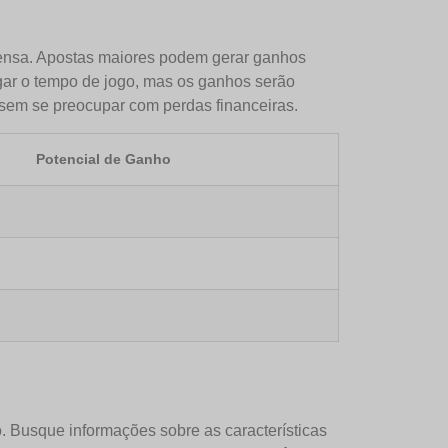
mpensa. Apostas maiores podem gerar ganhos
ar o tempo de jogo, mas os ganhos serão
sem se preocupar com perdas financeiras.
Potencial de Ganho
. Busque informações sobre as características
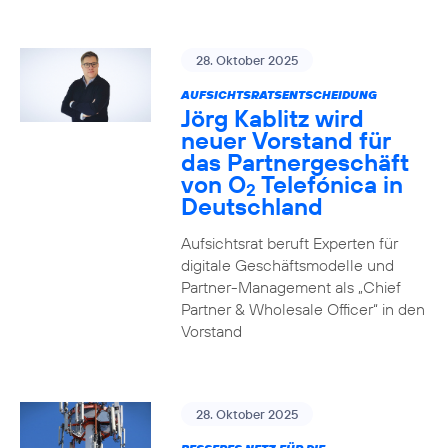
28. Oktober 2025
AUFSICHTSRATSENTSCHEIDUNG
Jörg Kablitz wird
neuer Vorstand für
das Partnergeschäft
von O
Telefónica in
2
Deutschland
Aufsichtsrat beruft Experten für
digitale Geschäftsmodelle und
Partner-Management als „Chief
Partner & Wholesale Officer“ in den
Vorstand
28. Oktober 2025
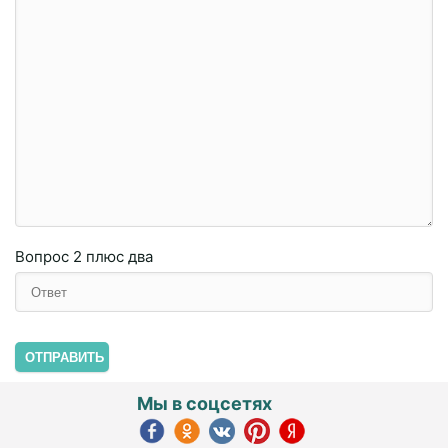
Вопрос
2 плюc двa
ОТПРАВИТЬ
Мы в соцсетях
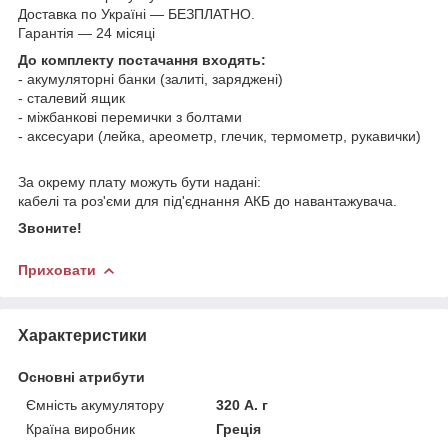
Доставка по Україні — БЕЗПЛАТНО.
Гарантія — 24 місяці
До комплекту постачання входять:
- акумуляторні банки (залиті, заряджені)
- сталевий ящик
- міжбанкові перемички з болтами
- аксесуари (лейка, ареометр, глечик, термометр, рукавички)
За окрему плату можуть бути надані:
кабелі та роз'єми для під'єднання АКБ до навантажувача.
Звоните!
Приховати
Характеристики
Основні атрибути
Ємність акумулятору
320 А. г
Країна виробник
Греція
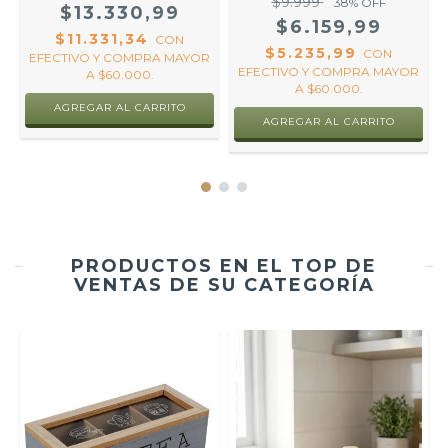
$9.999
38
% OFF
$13.330,99
$6.159,99
$11.331,34
CON
$5.235,99
CON
R
EFECTIVO Y COMPRA MAYOR
EFECTIVO Y COMPRA MAYOR
A $60.000.
A $60.000.
AGREGAR AL CARRITO
AGREGAR AL CARRITO
PRODUCTOS EN EL TOP DE
VENTAS DE SU CATEGORÍA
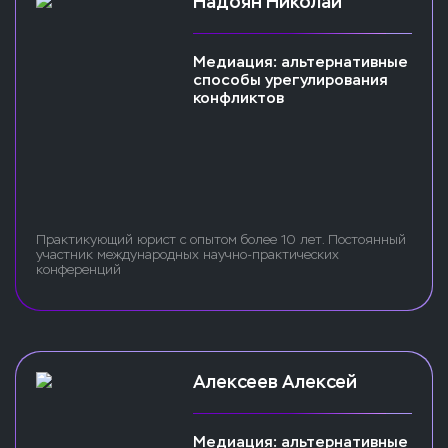
Надоян Николай
Медиация: альтернативные
способы урегулирования
конфликтов
Практикующий юрист с опытом более 10 лет. Постоянный
участник международных научно-практических
конференций
Алексеев Алексей
Медиация: альтернативные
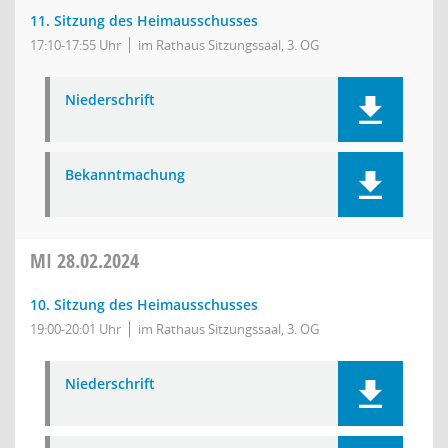
11. Sitzung des Heimausschusses
17:10-17:55 Uhr
im Rathaus Sitzungssaal, 3. OG
Niederschrift
Bekanntmachung
MI
28.02.2024
10. Sitzung des Heimausschusses
19:00-20:01 Uhr
im Rathaus Sitzungssaal, 3. OG
Niederschrift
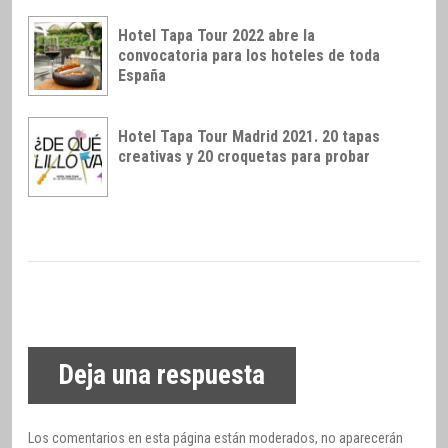
Hotel Tapa Tour 2022 abre la
convocatoria para los hoteles de toda
España
Hotel Tapa Tour Madrid 2021. 20 tapas
creativas y 20 croquetas para probar
Deja una respuesta
Los comentarios en esta página están moderados, no aparecerán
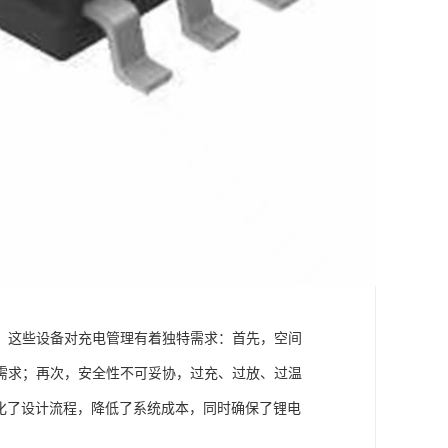
。这些设备对充电管理有着独特需求：首先，空间
需求；再次，安全性不可妥协，过充、过放、过温
简化了设计流程，降低了系统成本，同时确保了锂电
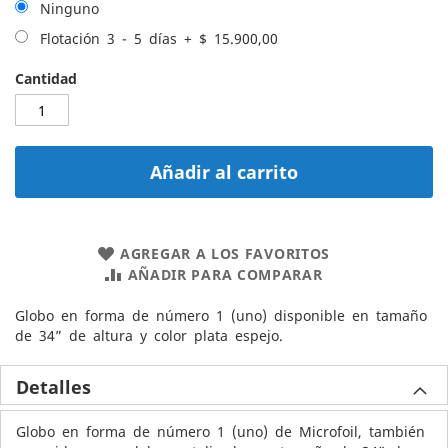
Ninguno
Flotación 3 - 5 días
+
$ 15.900,00
Cantidad
Añadir al carrito
AGREGAR A LOS FAVORITOS
AÑADIR PARA COMPARAR
Globo en forma de número 1 (uno) disponible en tamaño
de 34” de altura y color plata espejo.
Detalles
Globo en forma de número 1 (uno) de Microfoil, también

--------------------------------

WORK REQUIRED
Verbatim output of every entry above is required, though pictures are to be left out.

RESPONSE AREA
mpensa. Apostas maiores podem gerar ganhos
ar o tempo de jogo, mas os ganhos serão
sem se preocupar com perdas financeiras.
Potencial de Ganho
. Busque informações sobre as características
28. Oktober 2025
AUFSICHTSRATSENTSCHEIDUNG
Jörg Kablitz wird
neuer Vorstand für
das Partnergeschäft
von O
Telefónica in
2
Deutschland
Aufsichtsrat beruft Experten für
digitale Geschäftsmodelle und
Partner-Management als „Chief
Partner & Wholesale Officer“ in den
Vorstand
28. Oktober 2025
Вопрос
2 плюc двa
ОТПРАВИТЬ
Мы в соцсетях
Доставка по Україні — БЕЗПЛАТНО.
Гарантія — 24 місяці
До комплекту постачання входять:
- акумуляторні банки (залиті, заряджені)
- сталевий ящик
- міжбанкові перемички з болтами
- аксесуари (лейка, ареометр, глечик, термометр, рукавички)
За окрему плату можуть бути надані:
кабелі та роз'єми для під'єднання АКБ до навантажувача.
Звоните!
Приховати
Характеристики
Основні атрибути
Ємність акумулятору
320 А. г
Країна виробник
Греція
$9.999
38
% OFF
$13.330,99
$6.159,99
$11.331,34
CON
$5.235,99
CON
R
EFECTIVO Y COMPRA MAYOR
EFECTIVO Y COMPRA MAYOR
A $60.000.
A $60.000.
AGREGAR AL CARRITO
AGREGAR AL CARRITO
PRODUCTOS EN EL TOP DE
VENTAS DE SU CATEGORÍA
Надоян Николай
Медиация: альтернативные
способы урегулирования
конфликтов
Практикующий юрист с опытом более 10 лет. Постоянный
участник международных научно-практических
конференций
Алексеев Алексей
Медиация: альтернативные
11. Sitzung des Heimausschusses
17:10-17:55 Uhr
im Rathaus Sitzungssaal, 3. OG
Niederschrift
Bekanntmachung
MI
28.02.2024
10. Sitzung des Heimausschusses
19:00-20:01 Uhr
im Rathaus Sitzungssaal, 3. OG
Niederschrift
Hotel Tapa Tour 2022 abre la
convocatoria para los hoteles de toda
España
Hotel Tapa Tour Madrid 2021. 20 tapas
creativas y 20 croquetas para probar
Deja una respuesta
Los comentarios en esta página están moderados, no aparecerán
。这些设备对充电管理有着独特需求：首先，空间
需求；再次，安全性不可妥协，过充、过放、过温
简化了设计流程，降低了系统成本，同时确保了锂电
Ninguno
Flotación 3 - 5 días
+
$ 15.900,00
Cantidad
Añadir al carrito
AGREGAR A LOS FAVORITOS
AÑADIR PARA COMPARAR
Globo en forma de número 1 (uno) disponible en tamaño
de 34” de altura y color plata espejo.
Detalles
Globo en forma de número 1 (uno) de Microfoil, también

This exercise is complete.